Truth be told, I knew we were both thinking about how pointless this ordeal had become, and yet I also knew how much we both wanted to see its conclusion. Even if I had to end lives, it was the lives of shitty people, right?
Yauln gives me a concerned look. "You haven't rested much."
"The last night. Just tonight, and I'll rest for three weeks."
She nods, satisfied with my answer, and pulls out another burner phone. It projects a small screen above it, showing two faces.
"This should be easy. While the security detail is still heightened, these people will likely be together, as Nine is Ten's right hand man, and that's the reason we have to bring both down. If we just take out Ten, Nine will take over and keep things going."
"Right. Names, location, plan."
She glances over at me. "You're getting a bit too comfortable with this. You sure you aren't ACTUALLY the Demon?"
"Don't joke like that. C'mon, spill." I remove the lower mask in order to eat some jerky I've pulled from my Inventory.
Yauln begins going over the plan, telling me that my targets are Nine, Leppi Mafo, and his boss, the current head of the Mafo, Astil Mafo. Number Ten. It would be a simple infiltration: They work at the top of a ten story building, and we have a giant bird. She'll 'drop me off' with them, and then go free the current slaves in training.
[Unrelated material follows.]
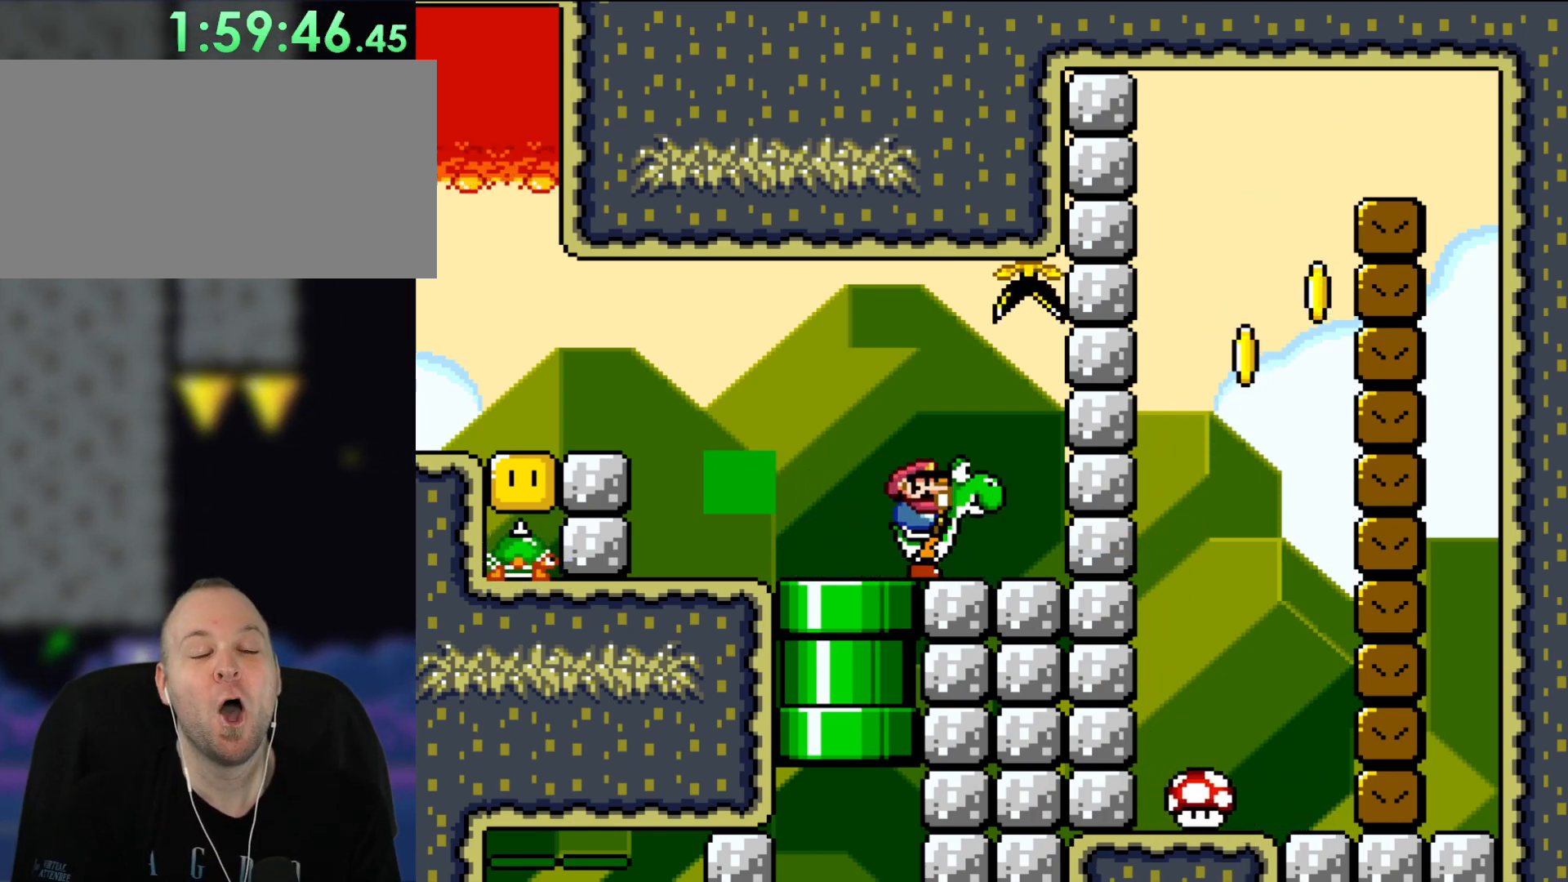
{"buttons": ["Y"], "events": []}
Without the Mafo name to back them, any incoming shipments will eventually fall apart, and they'll either be captured or be forced to let the prisoners go.
Simple, more or less. 'This is the type of thing a Saint does,' I remind myself, ignoring the ghostly hands trying to yank me down while I stand and reattach the mask. Although I was more like an anti-hero, the poncho-like cloak with the two-part mask certainly made me feel superhero-esque, especially considering my current capabilities compared to a normal human's from Earth. ''Hell, I could probably run faster than the world's fastest man, now.''
<At max speed, the user could only marginally outspeed Earth's Fastest Man.>
"Marginally? It has to be at least 10 miles per hour faster."
<Earth's Fastest Man can travel up to 27.33 mph. The user's max speed is 65 mph.>
"I'm almost faster than a cheetah! The fuck are you on about?"
<Almost (marginally), but not.>
"Fuck you," I mutter, turning to be startled by how close Yauln is. "Are you done talking with yourself?" She asks innocently, and I nod. "Good, let's go."